Por supuesto que hablo de los cortos de vista que no usan lentes, tipos verdaderamente raros en estos tiempos; pues antes al contrario, hay muchos que siendo muy capaces de ver crecer la yerba, se colocan unas gafas sobre la nariz para tener un tipo más acabado de pensador o poeta, como si tales aparatos ópticos tuviesen la virtud de añadir un solo adarme de talento, al que de sí tiene la cabeza tan dura como el roble.
En el número de los que prefieren andar a tropezones antes que usar lentes y pasar por costo de vista, se encuentra D. Telesforo Lamparones, respetable caballero que, a pesar de ser inquilino de este mundo mucho más de medio siglo, todavía cree hallarse en sus buenos tiempos, y se tiene por un Lovelace irresistible, terror de los maridos y regocijo de la clase de niñeras.
¡Qué de disgustos, de chascos y de decepciones ha sufrido el buen señor, a causa de su manía amorosa y de su defecto óptico!

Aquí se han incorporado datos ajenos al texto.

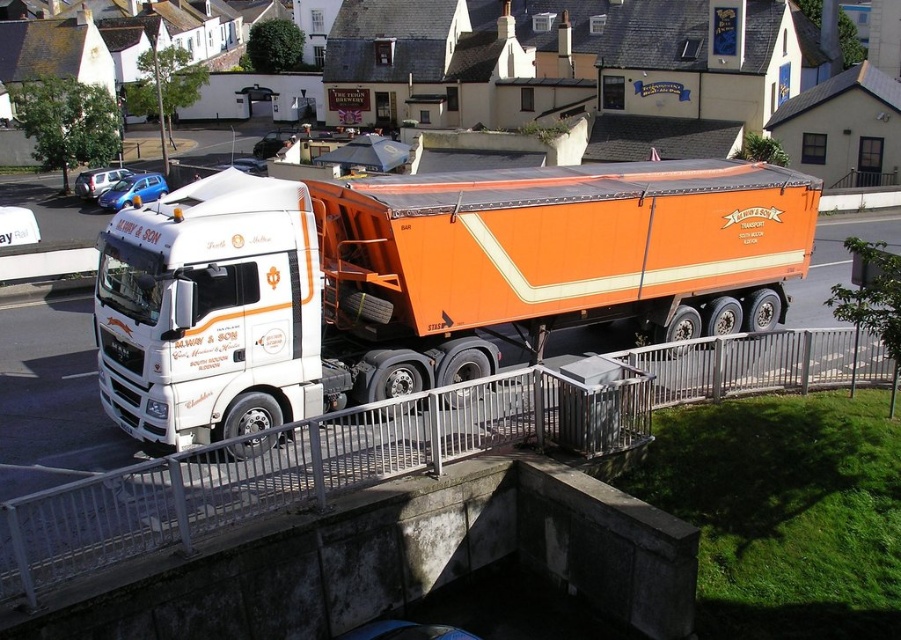
Is orange matte trailer truck at center smaller than white metal rail at center?

Incorrect, orange matte trailer truck at center is not smaller in size than white metal rail at center.

Which of these two, orange matte trailer truck at center or white metal rail at center, stands taller?

Standing taller between the two is orange matte trailer truck at center.

Is point (424, 282) farther from viewer compared to point (580, 452)?

Yes.

Identify the location of orange matte trailer truck at center. This screenshot has height=640, width=901. (419, 280).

Un día, queriendo hacer un cariño a su criada, estampó un sonoro beso en la almidonada papalina de su esposa, y por querer abrazar en la escalera de su casa a una fregatriz de la vecindad, estrechó entre sus brazos a un bigotudo municipal que bajaba, y que quedó sumamente sorprendido de tan extraño saludo.
Una tarde lluviosa ofreció su paraguas a una pollita que pasó rápidamente por delante de él, acompañada de su criada.
La joven contestó a tal ofrecimiento, colgándose de su cuello, y cuando el viejo verde se decía interiormente que era el hombre de la dicha, y afortunado por excelencia, ella habló, y por el timbre de voz vino a conocer el señor de Lamparones que era una nieta suya, a quien no había visto en algún tiempo.
La decepción amorosa que sufrió D. Telesforo no fue pequeña, pero aún le faltaba experimentar otra, que acabó con todas sus pretensiones de Tenorio.
Una noche de invierno, y en una calle poco iluminada, su buena suerte, como él decía, le hizo encontrar una señora de fornida figura y andar majestuoso, que vestía completamente de negro.
—¡Ánimo, Telesforo! —se dijo el vejete al verla—, este es tu tipo. ¡Una viuda!…
Y con resolución sin igual acercose a ella, y después de algunos preparativos, le espetó una declaración fogosa y en toda regla, que siempre llevaba aprendida para tales casos.
Pero apenas hizo esto, cuando recibió una bofetada de las de cuello vuelto, al mismo tiempo que una voz de bajo profundo le gritaba:
—¿En qué tiempos estamos? ¿Hasta dónde llega la insolencia de los enemigos de la Iglesia?
¡¡Horror!! Lo que D. Telesforo creía viuda, no era otra cosa que… un reverendo canónigo.